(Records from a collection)
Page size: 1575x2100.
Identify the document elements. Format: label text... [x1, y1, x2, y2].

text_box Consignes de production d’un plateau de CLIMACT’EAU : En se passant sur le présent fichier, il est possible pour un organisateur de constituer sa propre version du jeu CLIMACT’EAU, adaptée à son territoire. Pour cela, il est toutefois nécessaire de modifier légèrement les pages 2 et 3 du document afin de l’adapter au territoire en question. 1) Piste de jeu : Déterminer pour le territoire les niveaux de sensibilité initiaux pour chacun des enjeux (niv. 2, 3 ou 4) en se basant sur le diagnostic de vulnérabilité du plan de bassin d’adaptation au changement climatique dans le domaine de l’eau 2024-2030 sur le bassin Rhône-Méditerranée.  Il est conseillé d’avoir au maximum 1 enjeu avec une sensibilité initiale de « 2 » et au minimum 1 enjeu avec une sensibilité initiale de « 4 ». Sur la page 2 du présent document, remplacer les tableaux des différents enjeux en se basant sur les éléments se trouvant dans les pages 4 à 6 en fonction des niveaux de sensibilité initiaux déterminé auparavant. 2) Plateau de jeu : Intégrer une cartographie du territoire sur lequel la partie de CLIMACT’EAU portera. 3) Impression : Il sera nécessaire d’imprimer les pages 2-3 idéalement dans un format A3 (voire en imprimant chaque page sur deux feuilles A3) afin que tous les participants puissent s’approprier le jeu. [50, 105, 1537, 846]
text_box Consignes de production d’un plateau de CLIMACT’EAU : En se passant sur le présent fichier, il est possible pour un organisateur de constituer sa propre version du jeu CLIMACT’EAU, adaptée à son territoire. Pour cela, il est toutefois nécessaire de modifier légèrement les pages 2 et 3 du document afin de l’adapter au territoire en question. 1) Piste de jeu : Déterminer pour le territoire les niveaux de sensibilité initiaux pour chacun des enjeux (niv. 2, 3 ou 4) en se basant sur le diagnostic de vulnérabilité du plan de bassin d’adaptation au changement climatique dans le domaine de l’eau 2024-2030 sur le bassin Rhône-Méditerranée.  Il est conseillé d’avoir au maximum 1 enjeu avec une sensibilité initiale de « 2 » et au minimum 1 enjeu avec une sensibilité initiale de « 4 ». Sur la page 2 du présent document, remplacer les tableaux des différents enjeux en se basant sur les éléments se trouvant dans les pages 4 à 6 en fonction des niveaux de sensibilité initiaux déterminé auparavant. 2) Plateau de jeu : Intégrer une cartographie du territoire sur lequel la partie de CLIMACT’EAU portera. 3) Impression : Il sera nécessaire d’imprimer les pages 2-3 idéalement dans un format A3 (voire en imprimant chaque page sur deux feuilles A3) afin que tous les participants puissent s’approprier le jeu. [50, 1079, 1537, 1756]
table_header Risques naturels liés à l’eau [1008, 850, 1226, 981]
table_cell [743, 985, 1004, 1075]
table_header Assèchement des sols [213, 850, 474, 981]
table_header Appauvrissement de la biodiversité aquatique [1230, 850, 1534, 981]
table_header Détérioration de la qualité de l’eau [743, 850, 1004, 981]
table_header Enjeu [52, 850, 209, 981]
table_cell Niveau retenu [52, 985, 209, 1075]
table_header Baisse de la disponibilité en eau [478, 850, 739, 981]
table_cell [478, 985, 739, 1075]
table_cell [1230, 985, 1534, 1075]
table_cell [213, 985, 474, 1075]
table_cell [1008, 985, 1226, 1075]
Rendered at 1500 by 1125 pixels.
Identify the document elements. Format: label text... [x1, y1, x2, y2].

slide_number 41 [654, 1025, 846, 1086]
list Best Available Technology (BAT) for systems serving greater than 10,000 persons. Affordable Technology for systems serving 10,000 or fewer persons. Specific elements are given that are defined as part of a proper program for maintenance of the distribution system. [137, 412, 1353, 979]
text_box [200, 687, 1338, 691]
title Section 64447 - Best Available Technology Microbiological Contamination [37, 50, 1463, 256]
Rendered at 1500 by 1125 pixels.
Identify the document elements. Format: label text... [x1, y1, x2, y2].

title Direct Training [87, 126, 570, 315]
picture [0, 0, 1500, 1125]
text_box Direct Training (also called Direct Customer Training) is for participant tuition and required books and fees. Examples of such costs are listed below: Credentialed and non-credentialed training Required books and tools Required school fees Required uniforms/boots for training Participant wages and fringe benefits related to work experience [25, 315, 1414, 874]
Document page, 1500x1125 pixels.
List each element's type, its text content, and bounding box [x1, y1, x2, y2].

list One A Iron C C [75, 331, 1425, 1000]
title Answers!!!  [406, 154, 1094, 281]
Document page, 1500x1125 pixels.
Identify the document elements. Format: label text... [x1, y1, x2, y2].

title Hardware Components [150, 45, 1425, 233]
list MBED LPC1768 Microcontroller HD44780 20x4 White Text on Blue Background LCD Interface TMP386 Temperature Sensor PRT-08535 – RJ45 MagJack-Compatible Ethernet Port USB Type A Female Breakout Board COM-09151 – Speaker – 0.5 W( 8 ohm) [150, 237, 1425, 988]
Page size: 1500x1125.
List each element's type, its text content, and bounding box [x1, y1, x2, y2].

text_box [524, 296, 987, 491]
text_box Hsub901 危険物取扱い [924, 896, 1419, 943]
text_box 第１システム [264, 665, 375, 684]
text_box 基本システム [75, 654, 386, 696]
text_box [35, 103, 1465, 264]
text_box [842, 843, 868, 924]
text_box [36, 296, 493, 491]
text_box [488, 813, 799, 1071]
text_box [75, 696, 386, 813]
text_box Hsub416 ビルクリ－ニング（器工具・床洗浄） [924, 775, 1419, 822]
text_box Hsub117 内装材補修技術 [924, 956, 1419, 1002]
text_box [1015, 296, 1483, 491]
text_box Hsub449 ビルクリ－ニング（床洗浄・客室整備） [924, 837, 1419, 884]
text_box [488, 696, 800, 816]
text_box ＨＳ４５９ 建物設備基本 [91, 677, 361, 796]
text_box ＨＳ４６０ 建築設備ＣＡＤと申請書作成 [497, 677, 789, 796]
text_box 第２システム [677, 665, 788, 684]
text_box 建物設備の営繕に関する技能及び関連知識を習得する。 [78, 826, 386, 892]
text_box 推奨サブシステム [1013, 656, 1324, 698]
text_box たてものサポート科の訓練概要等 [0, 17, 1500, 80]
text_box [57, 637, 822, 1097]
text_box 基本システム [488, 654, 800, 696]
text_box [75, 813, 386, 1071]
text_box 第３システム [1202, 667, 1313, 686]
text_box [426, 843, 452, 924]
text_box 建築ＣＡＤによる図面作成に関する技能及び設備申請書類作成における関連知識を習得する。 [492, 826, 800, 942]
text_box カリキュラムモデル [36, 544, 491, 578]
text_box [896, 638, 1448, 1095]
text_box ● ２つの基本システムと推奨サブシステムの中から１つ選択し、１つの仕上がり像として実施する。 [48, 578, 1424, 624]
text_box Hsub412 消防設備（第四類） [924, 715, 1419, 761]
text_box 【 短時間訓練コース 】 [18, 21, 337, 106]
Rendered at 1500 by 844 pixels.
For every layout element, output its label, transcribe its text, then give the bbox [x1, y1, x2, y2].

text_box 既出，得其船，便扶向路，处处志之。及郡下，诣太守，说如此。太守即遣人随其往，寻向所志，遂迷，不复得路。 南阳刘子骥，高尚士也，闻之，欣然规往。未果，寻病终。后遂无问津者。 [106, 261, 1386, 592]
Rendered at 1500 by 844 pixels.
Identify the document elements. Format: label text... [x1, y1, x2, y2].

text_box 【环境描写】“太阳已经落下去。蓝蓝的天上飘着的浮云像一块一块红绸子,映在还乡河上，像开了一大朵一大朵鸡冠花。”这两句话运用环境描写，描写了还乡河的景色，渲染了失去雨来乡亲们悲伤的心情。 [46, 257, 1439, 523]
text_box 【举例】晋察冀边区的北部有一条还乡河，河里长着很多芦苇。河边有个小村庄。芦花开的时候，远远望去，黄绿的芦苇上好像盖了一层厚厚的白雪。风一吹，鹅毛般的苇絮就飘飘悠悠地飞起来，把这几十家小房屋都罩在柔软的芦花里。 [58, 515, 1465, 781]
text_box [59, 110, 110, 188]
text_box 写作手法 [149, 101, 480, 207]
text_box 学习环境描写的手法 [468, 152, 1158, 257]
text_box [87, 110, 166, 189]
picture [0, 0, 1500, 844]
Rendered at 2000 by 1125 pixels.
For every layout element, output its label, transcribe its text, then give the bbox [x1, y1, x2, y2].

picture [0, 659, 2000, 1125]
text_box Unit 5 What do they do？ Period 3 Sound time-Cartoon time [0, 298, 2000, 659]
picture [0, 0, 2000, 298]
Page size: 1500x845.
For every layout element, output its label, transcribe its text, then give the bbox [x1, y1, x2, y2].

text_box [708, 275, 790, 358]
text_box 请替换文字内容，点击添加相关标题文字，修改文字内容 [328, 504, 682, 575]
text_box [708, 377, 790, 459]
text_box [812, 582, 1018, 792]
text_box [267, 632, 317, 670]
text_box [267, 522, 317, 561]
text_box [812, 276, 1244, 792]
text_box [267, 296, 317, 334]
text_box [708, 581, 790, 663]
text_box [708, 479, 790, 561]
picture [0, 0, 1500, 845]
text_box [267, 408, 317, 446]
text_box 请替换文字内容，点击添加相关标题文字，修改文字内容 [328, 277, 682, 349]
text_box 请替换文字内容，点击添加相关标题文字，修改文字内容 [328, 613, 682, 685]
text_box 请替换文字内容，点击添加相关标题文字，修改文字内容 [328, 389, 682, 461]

AIM OF THE EXERCISE:
What are the lines from the one with "text_box [708, 377, 790, 459]" through the last line of the records above? Quote them exactly and add nothing.

WRITTEN SOLUTION:
text_box [708, 377, 790, 459]
text_box [812, 582, 1018, 792]
text_box [267, 632, 317, 670]
text_box [267, 522, 317, 561]
text_box [812, 276, 1244, 792]
text_box [267, 296, 317, 334]
text_box [708, 581, 790, 663]
text_box [708, 479, 790, 561]
picture [0, 0, 1500, 845]
text_box [267, 408, 317, 446]
text_box 请替换文字内容，点击添加相关标题文字，修改文字内容 [328, 277, 682, 349]
text_box 请替换文字内容，点击添加相关标题文字，修改文字内容 [328, 613, 682, 685]
text_box 请替换文字内容，点击添加相关标题文字，修改文字内容 [328, 389, 682, 461]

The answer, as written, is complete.